Construction is nearing completion for the new $6.5 million Davis Center, the first community college site on the UC Davis campus.
The new center in West Davis will be located at 1720 Jade St. in West Village, which also houses University of California, Davis, students and employees.
“Students will now have easier access to UC Davis, [such as] student activities [and] research, and have a more consistent contact with transferring to UC Davis and other universities,” said Don Palm, dean of the Davis Center.
“[West Village] area was being developed new, so this site was easy not just to build a new site but to truly integrate it into the university’s planning,” Palm said.
UC Davis and the Davis Center have built a partnership over the years and now having center on UC campus, Palm said he hopes to expand that partnership by allowing City College students to have easier access to university resources and have a closer tie with UC Davis.
The extension center is also the first City College building to be recognized for Leadership in Engergy and Environment Design, a certification system that recognizes energy effi cient buildings, according to www.usgbc.org.
“The rooms will have a lot of natural lighting, and as [the day] gets darker, the lights are sensor-activated [to] increase the lighting in the room,” Palm said.
The UC Davis bookstore plans to eventually sell books for classes at the Davis Center, but because of budget constraints that plan is on hold for now, Palm said.
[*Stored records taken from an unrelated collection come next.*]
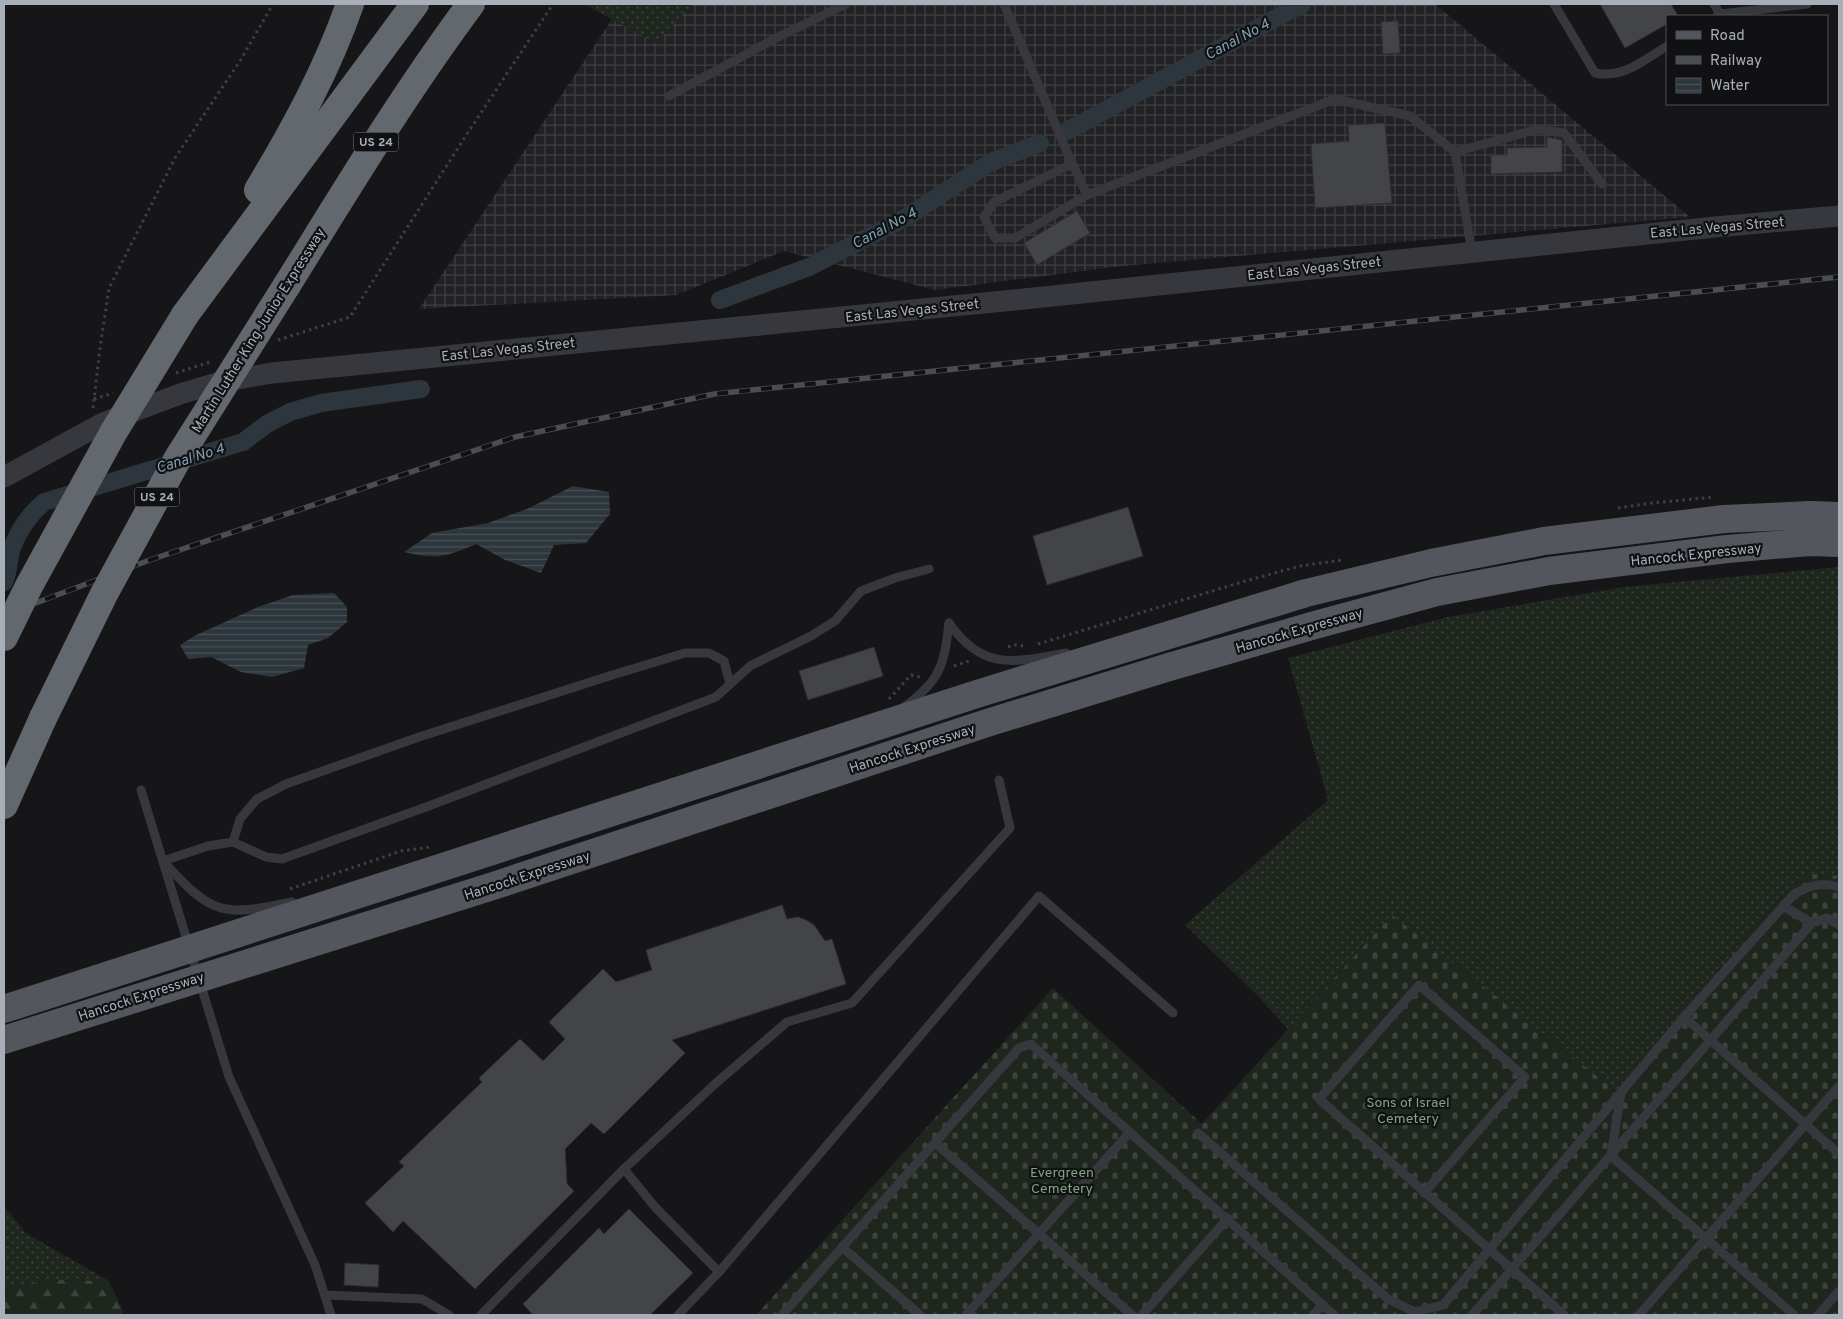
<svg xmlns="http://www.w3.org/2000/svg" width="1843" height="1319" font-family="Overpass,sans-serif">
<defs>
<pattern id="industrial-grid" width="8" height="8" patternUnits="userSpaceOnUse" patternTransform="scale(1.25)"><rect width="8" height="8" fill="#222225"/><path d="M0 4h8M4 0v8" fill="none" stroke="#3f4043"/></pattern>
<pattern id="grass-dots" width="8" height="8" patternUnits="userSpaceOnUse" patternTransform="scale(1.25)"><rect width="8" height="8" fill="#1e261e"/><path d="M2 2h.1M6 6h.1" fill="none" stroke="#3c433d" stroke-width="1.8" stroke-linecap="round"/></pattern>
<pattern id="forest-firs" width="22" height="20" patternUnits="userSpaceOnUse" patternTransform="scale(1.25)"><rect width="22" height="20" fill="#1e261e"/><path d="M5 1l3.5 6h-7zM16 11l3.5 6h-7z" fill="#3c433d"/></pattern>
<pattern id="cemetery-stones" width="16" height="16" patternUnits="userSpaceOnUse" patternTransform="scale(1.25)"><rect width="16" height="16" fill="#1e261e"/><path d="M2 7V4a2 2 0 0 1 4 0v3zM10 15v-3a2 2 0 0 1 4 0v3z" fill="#3c433d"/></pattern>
<pattern id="water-rules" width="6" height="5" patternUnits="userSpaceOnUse" patternTransform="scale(1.25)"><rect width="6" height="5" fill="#2c363c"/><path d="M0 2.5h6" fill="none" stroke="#485156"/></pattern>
</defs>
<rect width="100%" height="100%" fill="#161618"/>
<!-- industrial -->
<path fill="url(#industrial-grid)" d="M693,4H1435L1690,217L1122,266L935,290L784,251L676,295L419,309L612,19L656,43Z"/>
<!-- grass -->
<g fill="url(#grass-dots)">
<path d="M584,4H693L656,43Z"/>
<path d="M1839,567V876L1793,883L1616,1091L1392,916L1288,1029L1259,997L1185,925L1328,800L1288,658L1448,617L1624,587Z"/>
<path d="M4,1206L26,1233L109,1281L55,1280L4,1288Z"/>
</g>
<!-- forest -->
<path fill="url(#forest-firs)" d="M55,1280L109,1281L123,1311L121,1315H4V1288Z"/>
<!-- cemetery -->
<path fill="url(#cemetery-stones)" d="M1813,874L1839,876V1315H756L1053,988L1202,1124L1392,915L1616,1091L1793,883Z"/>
<!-- water -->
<g fill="url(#water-rules)">
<path d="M573,486L609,492L610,514L586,543L554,545L541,573L505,560L476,544C445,557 438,560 404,552L432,533L488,523L527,509Z"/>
<path d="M334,593L347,607V622L328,638L308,645L304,668L272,677L241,672L211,657L188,659L180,645L196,635L258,607L293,595Z"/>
</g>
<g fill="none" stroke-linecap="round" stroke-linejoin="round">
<!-- canal -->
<g stroke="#2c363c" stroke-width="18">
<path d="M1067,131L1302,4"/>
<path d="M720,300L809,267L905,218L991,162L1040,143"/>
<path d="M4,582C9,572 8,559 12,548C18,531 30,514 44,502L243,442L267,424L290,412L321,403L421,389"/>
</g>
</g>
<!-- building -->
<g fill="#424448" stroke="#303034">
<path d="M1600,4H1671L1678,16H1667V24L1625,48Z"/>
<path d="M1398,21L1400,53L1383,54L1381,22Z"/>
<path d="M1385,123L1392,203L1315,208L1311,144L1349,141L1348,125Z"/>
<path d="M1547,137L1562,140V172L1491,174V155H1507V148L1547,147Z"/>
<path d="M1077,211L1090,233L1037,265L1024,243Z"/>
<path d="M1128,507L1143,556L1047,585L1033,536Z"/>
<path d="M874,647L883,676L808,700L799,671Z"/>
<path d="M782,905L787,919L798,917L806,920L814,925L825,941L832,939L846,984L672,1040L685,1053L604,1134L591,1123L565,1149L567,1184L574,1191L475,1289L403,1221L393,1232L365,1203L404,1166L399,1162L482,1082L479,1078L520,1039L543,1061L565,1039L549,1022L603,969L616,982L652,970L646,950Z"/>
<path d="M629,1209L693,1273L650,1315H533L523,1304L599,1228L604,1234Z"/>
<path d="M345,1263L379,1265L378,1287L344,1285Z"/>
</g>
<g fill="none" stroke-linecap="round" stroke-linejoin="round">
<!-- path -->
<g stroke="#3d4044" stroke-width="3" stroke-dasharray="2.5 4" stroke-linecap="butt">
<path d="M278,340L350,317L465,137L553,4"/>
<path d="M176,373L213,361"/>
<path d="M94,399L113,393"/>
<path d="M93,408L100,348L109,288L175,158L240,61L273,4"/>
<path d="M1618,508L1652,503L1714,497"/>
<path d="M1038,644L1242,582L1300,566L1342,560"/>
<path d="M1008,647L1015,645L1024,646"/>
<path d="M954,666L969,661"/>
<path d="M889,699L911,675L920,677"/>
<path d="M290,889L401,851L430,847"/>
</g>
<!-- service -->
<g stroke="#37383d" stroke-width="9">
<path d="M1004,4L1067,152L1087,195L1335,99L1410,116L1455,152L1472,252"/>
<path d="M1554,4L1595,73C1623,79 1644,60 1667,46"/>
<path d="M1714,4L1720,14"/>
<path d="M1717,16L1720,14L1807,4"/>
<path d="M669,96L780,36L846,4"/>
<path d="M1455,152L1538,129L1564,133L1602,184"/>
<path d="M1072,164L994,202L984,217L995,238H1015L1087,195"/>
<path d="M949,623C983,672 1015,662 1066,653"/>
<path d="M904,707C940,681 944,666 949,623"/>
<path d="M141,790L229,1077L315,1265L331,1315"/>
<path d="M233,842L240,819L257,799L286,784L419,737L609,676L685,653H709L724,661L730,684"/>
<path d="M292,902C221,917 212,915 163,861L208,846L233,842L266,857L282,859L426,807L716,697L750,666L811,636L835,621L861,591L895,578L929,569"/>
<path d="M1783,906L1812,923L1827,918L1839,925"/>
<path d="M1684,1017L1839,1154"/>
<path d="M1621,1092L1611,1156L1794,1315"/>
<path d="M1198,1133L1388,1299L1415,1312L1443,1305L1684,1017L1794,894C1810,886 1821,881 1839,887"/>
<path d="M935,1143L1132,1315"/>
<path d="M624,1169L655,1207L719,1272"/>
<path d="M1424,1193L1525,1077L1419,985L1319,1099L1564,1315"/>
<path d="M842,1247L920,1315"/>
<path d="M325,1295L422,1299L449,1315"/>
<path d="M481,1315L624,1169L716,1083L787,1022L852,1003L1010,828L999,780"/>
<path d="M678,1315L719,1272L1039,896L1173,1013"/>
<path d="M782,1315L1019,1048L1031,1044L1334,1315"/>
<path d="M966,1315L1130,1132"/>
<path d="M1142,1315L1228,1218"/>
<path d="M1313,1315L1322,1305"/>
<path d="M1472,1315L1812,923"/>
<path d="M1639,1315L1839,1086"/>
<path d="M1818,1315L1839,1291"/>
</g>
<!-- tertiary -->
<path stroke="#37383d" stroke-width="21" d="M4,477L103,423L180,394L220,382L272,373L1024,299L1715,227L1839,216"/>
<!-- primary -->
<g stroke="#53565c" stroke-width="28">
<path d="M4,1009L980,693L1306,593L1431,563L1544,541L1724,519L1810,515L1839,516"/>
<path d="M4,1040L493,886L987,723L1169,667L1315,625L1437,592L1549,571L1727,549L1810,542L1839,543"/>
</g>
<!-- motorway -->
<g stroke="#63676e" stroke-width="28">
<path d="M258,190C294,130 327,70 350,4"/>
<path d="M287,285C346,190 404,94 471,4"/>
<path d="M185,315L415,4"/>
<path d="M4,805L43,718"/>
</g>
<!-- rail casing -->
<g stroke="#4a4d52" stroke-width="5.5">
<path id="rail" d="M4,615L147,561L515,437L714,394L1839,277"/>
</g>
<!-- rail -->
<use href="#rail" stroke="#111113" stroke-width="4" stroke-dasharray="11" stroke-linecap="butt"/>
<!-- motorway-bridge -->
<g stroke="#63676e" stroke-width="28">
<path d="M4,637L29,586L113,433L185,315"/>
<path d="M43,718L104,594L178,458L287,285"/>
</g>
</g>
<g text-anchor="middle" stroke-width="4.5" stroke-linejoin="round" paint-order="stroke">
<!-- shield labels -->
<g fill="#111113" stroke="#7b8086" stroke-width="1">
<rect x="353.5" y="132.5" width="45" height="19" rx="4"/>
<rect x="134.5" y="487.5" width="45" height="19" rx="4"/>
</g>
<g font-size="12" font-weight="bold" fill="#a8afb8">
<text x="376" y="146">US 24</text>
<text x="157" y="501">US 24</text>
</g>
<!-- street labels -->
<g font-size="14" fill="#a8afb8" stroke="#111113">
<text transform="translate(1717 227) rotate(-5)" y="5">East Las Vegas Street</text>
<text transform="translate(1314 268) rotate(-6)" y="5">East Las Vegas Street</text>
<text transform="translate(912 310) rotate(-6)" y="5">East Las Vegas Street</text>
<text transform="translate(258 330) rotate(-58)" y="5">Martin Luther King Junior Expressway</text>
<text transform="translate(508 349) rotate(-6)" y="5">East Las Vegas Street</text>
<text transform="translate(1696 554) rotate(-6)" y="5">Hancock Expressway</text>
<text transform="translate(1299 630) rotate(-16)" y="5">Hancock Expressway</text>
<text transform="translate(912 748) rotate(-18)" y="5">Hancock Expressway</text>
<text transform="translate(527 875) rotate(-18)" y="5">Hancock Expressway</text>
<text transform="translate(141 996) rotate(-18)" y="5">Hancock Expressway</text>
</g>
<!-- park labels -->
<g font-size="14" fill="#81a37f" stroke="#111113">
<text x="1408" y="1107">Sons of Israel<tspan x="1408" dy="16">Cemetery</tspan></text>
<text x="1062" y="1177">Evergreen<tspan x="1062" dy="16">Cemetery</tspan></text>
</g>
<!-- water labels -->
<g font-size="15" font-style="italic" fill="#7fa0b3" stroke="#111113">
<text transform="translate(1237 39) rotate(-28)" y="5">Canal No 4</text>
<text transform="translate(884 228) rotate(-28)" y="5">Canal No 4</text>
<text transform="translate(190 458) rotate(-17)" y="5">Canal No 4</text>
</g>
</g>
<!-- border -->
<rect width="1843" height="1319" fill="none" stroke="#a8afb8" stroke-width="10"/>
<!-- legend -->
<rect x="1666" y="15" width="162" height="90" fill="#111113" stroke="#4d5055"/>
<rect x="1676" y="31" width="25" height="8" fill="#53565c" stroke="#4d5055"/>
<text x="1710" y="40" font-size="15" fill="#a8afb8">Road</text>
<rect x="1676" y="56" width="25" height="8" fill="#4a4d52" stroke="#4d5055"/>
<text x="1710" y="65" font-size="15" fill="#a8afb8">Railway</text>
<rect x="1676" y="78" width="25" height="15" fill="url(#water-rules)" stroke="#4d5055"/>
<text x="1710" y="90" font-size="15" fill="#a8afb8">Water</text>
</svg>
The current Davis Center is 9,000 square feet, and the building is 20,000 square feet. With the increase in size Palm said the Davis Center will have more classes and better classrooms to work in. Most classrooms were designed for certain subjects, which will make it easier for professors to teach.
The new center will also have a bigger student center to accommodate students and employees.
The Davis Center enrollment is expected to increase by 10 percent from just under 2,200 students to about 2,400 students over the next semester, Palm said.
Along with the sensor lights, the classrooms also have new modifi cations, such as smart white boards that allow professors to project on the board and also write on the board at the same time, Palm said.
The new Davis Center will also have a bigger parking lot, and students will now be required to use student parking permits as they do on the main campus.
Psychology major Scot Albert said he hopes the new Davis Center will be a “place to continue my educational journey and [have] better parking.”
The new Davis Center is highly anticipated by the students like medical diagnostic sonography major Sherrine Lau who is “very excited” about the new Davis Center.
The creation of the new Davis Center took about 11 years. Talk of a new center started in 2001 with former Dean John Ruden. By 2004-2005 plans began to unravel, Palm said, and it was not until the academic year 2006-2007 that architects began to actively plan the new center.
“[It] is exciting to have this opportunity to cooperate with UC Davis just in general but specifi cally in this high-efficiency neighborhood, We hope we [make] sustainability part of our program in a unique way,” Palm said.